The findings are published in a recent issue of the journal Environmental Science &Technology.
Scientists from Harvard University, William &Mary’s Virginia Institute of Marine Science, Stony Brook University, the National Oceanic and Atmospheric Administration’s Southwest Fisheries Science Center, the Channel Islands Cetacean Research Unit and Tokai University worked together to address public health concerns, which emerged in reaction to an earlier migratory pattern study. That study, which occurred shortly after the Fukushima disaster, showed elevated levels of radioactive cesium in bluefin and albacore tuna from the California coast.
“The earlier studies showed extremely low risks from cesium to anyone eating these migratory species, but public concern persisted,” Kevin Weng, an assistant professor at the Virginia Institute of Marine Science, said in a statement. “That concern also expanded to include not only the species of tuna in which cesium had been measured, but to other fishes, marine mammals and sharks.”

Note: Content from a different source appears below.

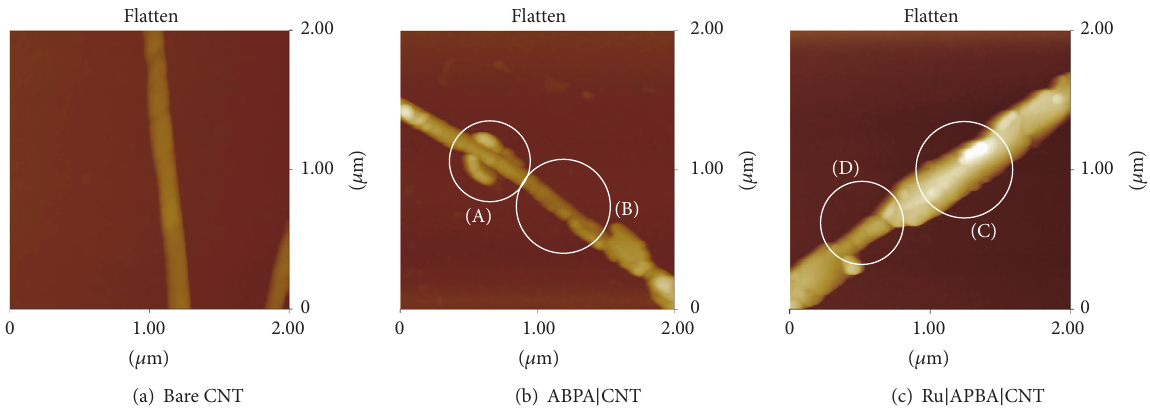
Figure 6: AFM images of bare CNT, ABPA | CNT, and Ru | APBA | CNT.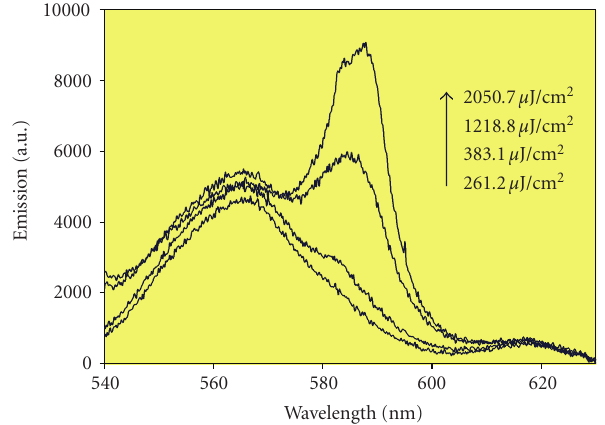
Figure 3: Photoluminescnce spectra of the surface emitting DFB laser made with the dye-doped 1D PC upon increasing the pump energy.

Health concerns were raised about North Pacific salmon, halibut and scallops off British Columbia, and sea lions in Southern California, the study’s lead author, Daniel Madigan of Harvard, said in a statement.
“There was even information on the internet that ‘the Pacific is dead,’” Madigan said.
Last year, a study by the Woods Hole Oceanographic Institution detected radiation from Fukushima’s nuclear disaster in seawater samples from Tillamook Bay and Gold Beach in Oregon, but the levels were very low and not expected to put West Coast fish eaters or swimmers in harm’s way.
The latest study sought to put perceived risk in context by sampling a broader range of vertebrate species across the entire North Pacific.
Weng, who collected samples from Oahu’s waters during the latest study, said scientists discovered radioactivity from the Fukushima disaster is very low in open-ocean vertebrates.
“Go ahead and eat some sushi,” he advised.
The most current research shows that impacts to human health are likely to be negligible, Madigan said.
“For marketed fish to be restricted from trade, the cesium levels would have to be more than 1,600 times higher than in any samples we measured,” he said.